Overall, the shared invocation-runtime design looks sound on the latest head, and I do not have a new source-level blocker for this revision. The remaining gate is CI.

[DanielLeens]

Thanks for the update. I re-reviewed the latest head and retraced the embedding invocation path again.

What problem this PR solves

• User pain point
  Remote embedding calls need one shared place for timeout handling, retries, cache/metrics hooks, and response validation instead of each provider solving those concerns differently.
• Fix approach
  This PR extends the shared ModelInvocationRuntime with cache / metrics integration and threads that contract through the provider adapters and embedding models.
• One sentence
  The latest head still looks sound from the source side, and I do not see a reopened code-path blocker.

Runtime chain I checked:

EmbeddingTransform.open()
  -> ModelInvocationOptions.fromConfig(...)
  -> build provider-specific model
  -> AbstractModel / runtime invocation
      -> ModelInvocationRuntime.invoke(...)
          -> cache lookup / partial miss merge
          -> invokeWithRetries(...)
          -> metrics hooks
          -> output-count validation

Key findings:

1. The normal embedding path definitely hits the new cache / metrics logic.
2. ModelInvocationRuntimeCacheTest verifies full-hit, partial-hit, and cache-store behavior without introducing timing-sensitive patterns.
3. I do not see a reopened source-level blocker on the current head.

1. Code change review

1.1 Core logic analysis

The latest delta mainly adds cache-key / cache-runtime / metrics coverage and keeps the runtime flow coherent. The cache merge path in ModelInvocationRuntime.invoke(...) still preserves input order after partial misses, which is the most important correctness point for this follow-up.

1.2 Compatibility impact

Fully compatible from the current source-review perspective. The new cache/metrics surfaces are additive and the default behavior remains unchanged when those hooks are not used.

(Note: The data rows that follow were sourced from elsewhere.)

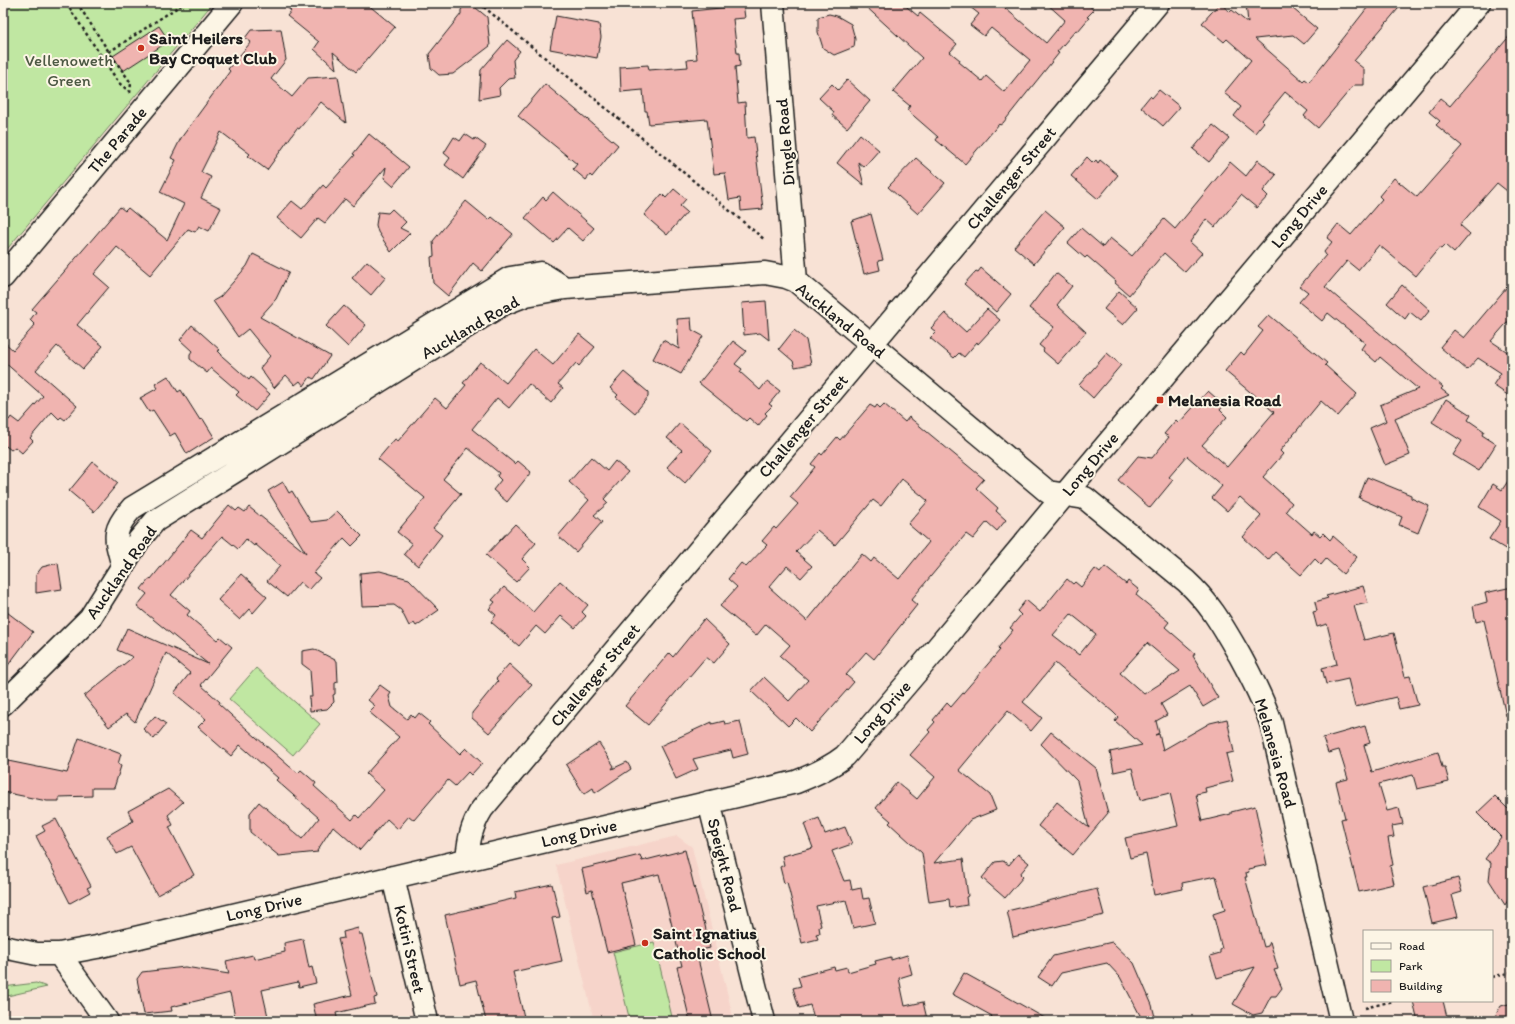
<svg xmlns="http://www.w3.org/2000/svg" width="1515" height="1024" font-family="Itim,sans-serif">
<rect width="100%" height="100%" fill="#f8e2d5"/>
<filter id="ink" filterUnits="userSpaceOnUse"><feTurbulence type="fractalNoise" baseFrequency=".025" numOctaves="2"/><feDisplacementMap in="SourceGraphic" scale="8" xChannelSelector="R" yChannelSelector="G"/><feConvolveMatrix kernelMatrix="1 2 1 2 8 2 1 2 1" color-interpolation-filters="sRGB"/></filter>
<g filter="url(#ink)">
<!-- built -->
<path fill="#f6d4ca" d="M677,836L692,847L734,1021H594L556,865Z"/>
<!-- green -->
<path fill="#c0e7a2" stroke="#6e825f" d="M3,3H213L3,254Z
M256,668L320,724L293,755L229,699Z
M654,942L673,1021H630L613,952Z
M36,983L47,987L3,997V987Z"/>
<!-- building -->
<path fill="#f0b4b0" stroke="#1c1c1c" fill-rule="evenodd" d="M282,3H366L395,27L356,72L333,52L336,69L314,49L319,42L287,16L291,11Z
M466,3H470L487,17L490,46L453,74L439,75L431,68L429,54L461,14V10Z
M728,3H743L745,18L733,19L737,53H739L740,66L735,67L738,103L745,102L747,138L754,137L763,209L741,211L740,198L729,200L725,173L714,174L707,119L649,124L647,111H645L643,90L621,92L620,67L648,65L649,70L688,67L687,60L697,59L692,11L729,7Z
M862,3H902L918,16L920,13L957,44L950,52L960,60L959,62L982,81L986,76L1004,92L1030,60L991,28L984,36L970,25L979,14L965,3H999L1046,43L1065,20L1046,3H1086L1094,10L1087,17L1089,18L1078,31L1076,30L1057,52L1059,53L1018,104L1003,123L1000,125L999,124L965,164L936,140L938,137L907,110L910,106L893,92L922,58Z
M1220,3L1230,12L1232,10L1248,23L1246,3H1286L1317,29L1304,44L1293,35L1255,39L1303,81L1305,79L1309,82L1371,3H1403L1354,61L1364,69V85H1354L1318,128L1304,116L1308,111L1285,92L1262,120L1264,122L1255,133L1234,116L1241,107L1224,93L1251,60L1227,39L1224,42L1202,23Z
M829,14L837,16L851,24L855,39L854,47L834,55L823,48L818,32V17Z
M556,16L599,24L601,37L597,58L550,49Z
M159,26L169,41L123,71L113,56Z
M281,29L286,60L271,79L292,97L308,78L338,76L346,123L321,102L299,129L297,128L267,170L248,156L250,154L221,132L201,172L211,177L201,198L221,208L209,231L199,226L195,232L188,229L150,275L117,247L94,274L109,287L77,325L103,346L83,369L57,346L36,370L77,406L65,420L61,417L59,419L52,412L30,438L33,441L22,453L15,447L11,450L3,444V415L9,420L11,417L19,423L43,396L3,361V341L13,350L35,325L30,320L36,312L32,309L120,207L125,211L128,208L167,240L184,204L160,192L176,160L171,158L181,138L230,71L228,69L251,42L245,38L251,30Z
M1512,33V195L1497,183L1460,225L1470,234L1454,253L1445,245L1441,249L1439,248L1416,276L1379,245L1358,270L1347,261L1325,287L1443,387L1441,389L1449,395L1395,418L1410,455L1385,465L1370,428L1386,421L1380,405L1418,389L1380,357L1376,362L1361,349L1365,343L1328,313L1322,321L1299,302L1308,292L1300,286L1326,255L1324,252L1332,242L1327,238L1338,224L1351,235L1382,199L1379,196L1394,178L1417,197L1462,146L1436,125L1440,121L1429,112L1440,98L1450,106Z
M507,40L520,51L513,60L515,78L508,79L499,88L500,95L479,99L481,70Z
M847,80L870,101L847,128L832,115L834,112L819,98L832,84L838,90Z
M545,84L618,145L592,177L590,175L586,180L573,169L577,164L518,116Z
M1159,90L1180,107L1163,126L1141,107L1150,96L1152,98Z
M1213,125L1229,138L1209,162L1193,149Z
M369,134L409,167L393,186L384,178L386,167L353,206L345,199L325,223L318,218L301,238L277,218L292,201L302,209L323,185L326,188L355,155L353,154Z
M465,134L474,140L475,138L486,146L463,179L445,165L450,158L444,153L454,137L460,141Z
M860,134L879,150L864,167L858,162L864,185L837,163Z
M1087,157L1093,163L1096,160L1098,163L1100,160L1118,175L1098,199L1071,176Z
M916,158L945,183L918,214L888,187Z
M1258,160L1276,175L1263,191L1268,196L1257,208L1241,195L1215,227L1206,219L1190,242L1202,253L1185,272L1164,253L1129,295L1115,283L1116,281L1087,256L1085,258L1068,243L1081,228L1103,247L1110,238L1132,256L1164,219L1175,229L1230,162L1246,176Z
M674,189L686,199L680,206L687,212L667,235L644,215L662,194L666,198Z
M553,192L594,228L583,241L568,228L554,243L525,218L543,197L546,200Z
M466,201L489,220L492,217L513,234L482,271L473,263L448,296L433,283L431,257L434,256L433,241Z
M392,209L406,222L400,228L410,233L391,252L378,232L376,225L378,212L388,213Z
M1045,210L1065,227L1034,264L1014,247Z
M871,214L883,260L878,261L880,270L864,274L851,221Z
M253,254L289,272L276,299L260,317L330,356L314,379L310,377L304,386L300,381L295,385L286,375L274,388L260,368L270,356L248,329L238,337L213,301L220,297L247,266Z
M367,261L386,277L371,295L352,278Z
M981,268L1011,294L996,312L964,284L976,271L978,272Z
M1056,273L1072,286L1057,305L1086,332L1058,364L1043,351L1044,349L1039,345L1054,327L1029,308Z
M1512,281V317L1491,341L1512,355V398L1493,385L1501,373L1478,358L1467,370L1440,347L1454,330L1464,338Z
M1402,285L1430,310L1421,321L1410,312L1405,319L1387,303Z
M1119,291L1138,308L1123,325L1104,309Z
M766,301L769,340L760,333L744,335L742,303Z
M344,306L366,325L348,347L326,326Z
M987,309L1000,320L978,344L977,342L964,357L959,353L954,358L930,338L936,332L931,328L945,313L966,332Z
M1269,315L1327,363L1325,365L1357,394L1338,416L1321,401L1280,451L1283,454L1263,477L1292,503L1286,511L1312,534L1314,531L1320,536L1323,533L1330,540L1333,536L1357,557L1343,574L1326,559L1321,565L1315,559L1301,575L1275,552L1268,560L1243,537L1261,516L1240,497L1227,511L1212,498L1222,486L1187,456L1169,477L1173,480L1150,508L1118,480L1138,456L1152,458L1169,437L1164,434L1176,420L1179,423L1208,391L1224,405L1220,410L1227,417L1202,445L1227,467L1274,412L1225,371L1241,352L1244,355L1263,331L1258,327Z
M691,318L692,330L703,336L681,374L653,359L663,340L679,349L677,319Z
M192,325L220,350L218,351L222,355V356L249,380L251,377L270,394L255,411L236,395L239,392L211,368L207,373L190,359V354L192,351L180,340Z
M794,330L806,340L811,364L795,367L793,361L779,349Z
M579,334L595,347L579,366L576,363L558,384L563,388L551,403L529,384L509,408L497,398L472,429L515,464L518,461L531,472L507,502L493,490L501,480L497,476L499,473L468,448L443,479L461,494L433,528L442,535L418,566L404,554L412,544L397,532L425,498L378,459L395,439L398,441L435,398L447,408L466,385L463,383L480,362L506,383L534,349L553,365Z
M733,341L746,351L735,364L742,369L740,372L760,390L767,381L780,391L769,404L772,406L765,413L767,415L758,426L749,418L746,421L699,383Z
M1107,353L1121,365L1093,398L1079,385Z
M624,372L648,392V397L635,413L616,397L618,395L610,388Z
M168,376L178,392L181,390L200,420L203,419L214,437L187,454L175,433L170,436L153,410L149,412L140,398L158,388L155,384Z
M1446,399L1471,415L1468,420L1484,431L1482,435L1496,444L1479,471L1453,455L1462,441L1432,422Z
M884,404L905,422L909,417L984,479L976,488L998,508L996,511L1006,520L997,531L987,522L973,539L966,534L911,600L917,605L874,659L866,652L846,675L854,682L810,732L796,718L788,726L751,691L764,677L789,701L808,680L780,656L790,645L766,624L756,636L720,606L737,587L728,579L741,563L746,567L767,545L762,541L774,527L776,529L798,504L790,497L815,467L811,464L820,453L822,455L837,437L840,440L870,405L875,408L877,405L880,408ZM902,479L928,501L908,524L929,542L899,579L874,558L871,562L862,554L807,621L769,587L787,566L801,578L812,566L796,552L817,530L835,545L873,500L881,506Z
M680,423L712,451L685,483L667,467L682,450L667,438Z
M591,457L607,471L615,461L628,472L604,499L608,503L594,515L602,522L576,552L558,536L589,500L569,482Z
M93,462L118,483L94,512L69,491Z
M1512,475V553L1489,539L1501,521L1479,507L1493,484L1502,490Z
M1367,477L1411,495V498L1429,506L1418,533L1399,525L1402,517L1359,498Z
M283,482L289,493L292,491L311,522L327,520L337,511L362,536L352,546L344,538L314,573L320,578L309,590L300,582L287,597L267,581L280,566L255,544L254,546L246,539L238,549L222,536L171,595L190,611L187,615L217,640L220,637L232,647L201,685L220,702L219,704L231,715L289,766L298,773L301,770L316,783L314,786L352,820L356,815L359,818L384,790L366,774L399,737L369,712L375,706L368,700L380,685L391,693L389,696L392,707L407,719L411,714L415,718L419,713L430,722L428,724L460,754L466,748L482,763L471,775L468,772L455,786L448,780L414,820L409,816L398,829L387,819L360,850L333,826L317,851L318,852L279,856L250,832V813L259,802L302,839L319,818L276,780L278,778L240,745L231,756L198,727L206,719L174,693L190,673L166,653L135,722L126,714L109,727L84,696L133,657L117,650L127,628L208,664L137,606L147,594L141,589L150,578L151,579L191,530L202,538L229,505L236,511L239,508L245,512L249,507L306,553L268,491Z
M515,524L536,543L522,559L530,567L516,582L486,555Z
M58,563L62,589L36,593V575L42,567Z
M1105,567L1126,584L1128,581L1139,590L1136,595L1169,622L1165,627L1195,653L1193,656L1218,698L1203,707L1190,686L1161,704L1167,715L1156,721L1159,733L1155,735L1159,734L1163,750L1210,723L1227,719L1234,752L1226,754L1233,781L1205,788L1206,792L1196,794L1202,821L1231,814V812L1255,806L1267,865L1248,869L1249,872L1246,873L1247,877H1245L1264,947L1268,946L1270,942L1278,969L1274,970L1282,988L1276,996H1271L1262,1013L1253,1015L1233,1004L1255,967L1217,978L1210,956L1220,953V950L1222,949L1213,914L1225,910L1216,876L1182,883L1183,889L1154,895L1146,854L1130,858L1125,838L1178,826L1170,793L1140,800L1132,768L1114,772L1110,752L1142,745L1115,721L1118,717L1113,712L1055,663L1023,702L1042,718L1031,731L1008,711L959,770L990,795L996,810L970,820L934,863L963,859L968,896L966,897L967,905L950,908L949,899L929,902L922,853L889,823L891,821L876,808L897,782L917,799L935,777L910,755L930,732L928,730L935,722L933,720L947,703L951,707L1000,650L998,648L1013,630L1010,628L1021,615L1017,611L1026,600L1040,612L1067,579L1073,584L1075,582L1081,587L1095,569L1100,573ZM1071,614L1096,634L1079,655L1053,635ZM1147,643L1180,671L1144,694L1120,673Z
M380,571L409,579L439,610L416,626L414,623L409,626L401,610L394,605L362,606L360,573Z
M241,574L267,597L253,613L250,609L240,620L218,600Z
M560,581L588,605L582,612L586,616L575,628L561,616L545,634L536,626L519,646L491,622L496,615L489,609L495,602L492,600L504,587L533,612Z
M1363,586L1368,603L1354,606L1364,640L1394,633L1405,677L1410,676L1418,705L1399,709L1396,697L1355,707L1348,679L1326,684L1322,668L1337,664L1327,624L1317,627L1313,612L1317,611L1315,602L1328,598L1326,596Z
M1512,587V715L1506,716L1484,620L1476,622L1473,606L1487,602L1485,593Z
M3,609L33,632L3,672Z
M704,619L730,644L714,663L706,657L648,725L625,706L669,653L673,657Z
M314,649L337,661L338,682L335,683V694L333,695L334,702L327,709L310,711L309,697H312L310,670L302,664V651Z
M509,664L532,685L489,733L472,718V713L498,681L496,679Z
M155,716L166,724L154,739L143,729Z
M724,721L725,724L740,721L748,754L733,758L731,750L693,759L698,769L676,779L660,746L712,722V724Z
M1365,726L1370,743L1364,745L1372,772L1438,752L1442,767H1445L1449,782L1417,789L1413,775L1379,784L1387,811L1399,808L1403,824L1392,826L1394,837L1388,838L1393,865L1390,866L1394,884L1359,892L1341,819L1345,818L1336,782L1348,779L1339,750L1328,753L1323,738Z
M1051,732L1096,768L1108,813L1073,855L1038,826L1057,802L1089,828L1077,781L1041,744Z
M79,738L121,754L118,764L121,766L114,788H92V796L59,797V801H47L3,792V770L8,761L67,773Z
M599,743L614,766L612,769L627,762L631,769L595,793L593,788L584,794L566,765Z
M168,789L183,802L168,815L173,825L169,827L194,875L157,895L131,847L117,854L107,836L133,821L128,811Z
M1495,796L1512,813V894L1505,905L1489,880L1491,863L1485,859L1501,837L1477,813Z
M819,818L825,834L845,827L852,844L832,851L844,881L850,880L852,890L861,888L863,899L869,898L875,923L853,928L846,900L816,906L821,926L819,927L820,933L816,934L818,939L802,943L787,882L784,883L780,867L784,865L782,856L813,848L804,824Z
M56,819L91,886L87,888L90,892L70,903L36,836L45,831L42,826Z
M685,850L703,922L704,921L710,948L696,951L713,1021H690L677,967L682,966L659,874L621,883L636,945L607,952L592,890L587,892L582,869L640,855L642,861Z
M1018,854L1029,863L1020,874L1023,877L1005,898L982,878L995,862L1003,861L1009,865Z
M1458,878L1462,892L1452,895L1458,917L1432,923L1423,887Z
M552,884L560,917L552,918L562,961L513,972L525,1021H486L476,980L460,984L445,915L516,898L515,892Z
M1097,889L1104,915L1013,937L1007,911Z
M358,928L359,934H362L377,997L374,998L375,1004L336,1013L338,1021H317L313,1004L352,995L338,939L344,938L343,932Z
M303,939L309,968L312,967L316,983L299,987L298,982L262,990L269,1021H236L230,993L171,1007L172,1011L144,1014L137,979L142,972L185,967L229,974L226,961L253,955L254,959L285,952L284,943Z
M1112,942L1134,963L1152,1005L1156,1021H1143L1120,977L1107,963L1061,973L1052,986L1038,977L1053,956Z
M907,955L912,974L899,978L905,1006L923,1002L927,1019L919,1021H815L810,1005L799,1008L793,988L801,986L798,977L834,967L835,970L847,967L848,972L876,964L875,961L891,957V960Z
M964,973L1004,995L1050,1021H989L992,1016L952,994Z
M1413,1001H1443L1448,1021H1418Z
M1512,1003V1021H1492L1501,1006Z"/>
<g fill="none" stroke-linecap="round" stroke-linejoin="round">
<defs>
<path id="minor" d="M773,3L796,281
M3,277L232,3
M123,567C116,538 110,533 132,508L510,278L541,273L565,288
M3,704L90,618L139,540L155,521L503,304L526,295L565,288L765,273L786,277L796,281L1048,492L1085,498L1186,581C1211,604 1223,627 1240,656C1252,678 1263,699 1271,723L1341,1021
M709,802L764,1021
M467,859C469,839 471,827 482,809L1158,3
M393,877L427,1021
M3,947L37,954H59L97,947L796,782C814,775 830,768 845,756L921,667L1076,481L1479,3
M59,954L107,1021"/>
</defs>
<!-- minor casing -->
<use href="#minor" stroke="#1c1c1c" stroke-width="25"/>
<!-- path -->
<path stroke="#1c1c1c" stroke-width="2.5" stroke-dasharray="3 3" stroke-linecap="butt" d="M66,3L119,83L131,93
M77,3L109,52
M479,3L765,240
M130,93L131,83L109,52L184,3
M1492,977L1512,972
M1365,1008L1393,1001"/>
<!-- minor -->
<use href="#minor" stroke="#fcf5e5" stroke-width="22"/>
</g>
</g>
<!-- markers -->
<g fill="#c8321e" stroke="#fcf5e5" stroke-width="1.5">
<circle cx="141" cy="48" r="4"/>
<rect x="1156" y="396" width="8" height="8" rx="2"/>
<circle cx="645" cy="943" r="4"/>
</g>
<g text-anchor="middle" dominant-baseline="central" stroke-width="4" stroke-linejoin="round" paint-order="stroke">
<!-- poi labels -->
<g font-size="17" font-weight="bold" fill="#1c1c1c" stroke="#fcf5e5" text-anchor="start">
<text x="149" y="38">Saint Heilers<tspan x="149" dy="20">Bay Croquet Club</tspan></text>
<text x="1168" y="400">Melanesia Road</text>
<text x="653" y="933">Saint Ignatius<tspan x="653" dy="20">Catholic School</tspan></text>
</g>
<!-- park labels -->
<g font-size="17" fill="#4d5944" stroke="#fcf5e5">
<text x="69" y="60">Vellenoweth<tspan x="69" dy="20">Green</tspan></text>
</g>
<!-- street labels -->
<g font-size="17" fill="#1c1c1c" stroke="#fcf5e5">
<text transform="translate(117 140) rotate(-50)">The Parade</text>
<text transform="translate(785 142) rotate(-95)">Dingle Road</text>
<text transform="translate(1011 178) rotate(-50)">Challenger Street</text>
<text transform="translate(1299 216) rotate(-50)">Long Drive</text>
<text transform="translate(841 320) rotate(39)">Auckland Road</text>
<text transform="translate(470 327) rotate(-30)">Auckland Road</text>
<text transform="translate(803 426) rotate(-50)">Challenger Street</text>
<text transform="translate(1090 464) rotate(-50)">Long Drive</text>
<text transform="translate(121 572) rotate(-55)">Auckland Road</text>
<text transform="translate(595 675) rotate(-50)">Challenger Street</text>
<text transform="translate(882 712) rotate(-49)">Long Drive</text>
<text transform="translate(1276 753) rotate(74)">Melanesia Road</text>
<text transform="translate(579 833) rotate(-13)">Long Drive</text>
<text transform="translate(725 865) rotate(76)">Speight Road</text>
<text transform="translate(264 907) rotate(-13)">Long Drive</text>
<text transform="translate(410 949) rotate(77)">Kotiri Street</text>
</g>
</g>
<!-- margin -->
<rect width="1515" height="1024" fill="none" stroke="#fcf5e5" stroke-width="16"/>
<rect x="8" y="8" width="1499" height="1008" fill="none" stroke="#1c1c1c" stroke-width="1.5" filter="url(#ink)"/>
<!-- legend -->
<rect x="1363" y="930" width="130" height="72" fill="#fcf5e5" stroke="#a29e95"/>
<rect x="1371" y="943" width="20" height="6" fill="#fcf5e5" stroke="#a29e95"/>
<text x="1399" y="950" font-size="12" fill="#1c1c1c">Road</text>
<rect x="1371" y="960" width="20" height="12" fill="#c0e7a2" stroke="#a29e95"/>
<text x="1399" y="970" font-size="12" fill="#1c1c1c">Park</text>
<rect x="1371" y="980" width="20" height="12" fill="#f0b4b0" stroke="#a29e95"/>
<text x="1399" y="990" font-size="12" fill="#1c1c1c">Building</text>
</svg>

1.3 Performance / side effects

The main new cost is optional cache-key / metrics bookkeeping around remote invocation boundaries. I did not find a new CPU, memory, concurrency, retry, or resource-release blocker in the current implementation.

1.4 Error handling and logging

No new source-level blocking issue found.

2. Code quality evaluation

2.1 Code style

The added runtime/cache tests make the contract easier to reason about.

2.2 Test coverage and stability

The new cache/metrics tests are deterministic in-memory tests. I did not see a flaky-test pattern in the added coverage.

Test stability rating: Stable.

2.3 Documentation

The updated English/Chinese embedding docs still match the runtime direction.

3. Architecture

3.1 Solution quality

This is a good follow-up to the shared runtime direction.

3.2 Maintainability

Better than before. Cache/metrics concerns now live in the same shared runtime instead of leaking into provider-specific code.

3.3 Extensibility

The current split is a good base for future provider/runtime features.

3.4 Historical compatibility

No historical-compatibility blocker found on the latest head.

4. Issue summary

No new source-level blocking issue found.

5. Merge conclusion

Conclusion: can merge after fixes

1. Blocking items

• No code blocker from my side on the latest head.
• The current Build is still red from GitHub metadata. The visible failed lanes are engine-v2-it (11), unit-test (8), and connector-file-sftp-it (8), with several other jobs cancelled, so CI still needs to be cleared before merge.

2. Suggested but non-blocking follow-ups

• None from the source side in this round.

From the source-review perspective, the latest head still looks good to me. The remaining gate is CI rather than code-path correctness.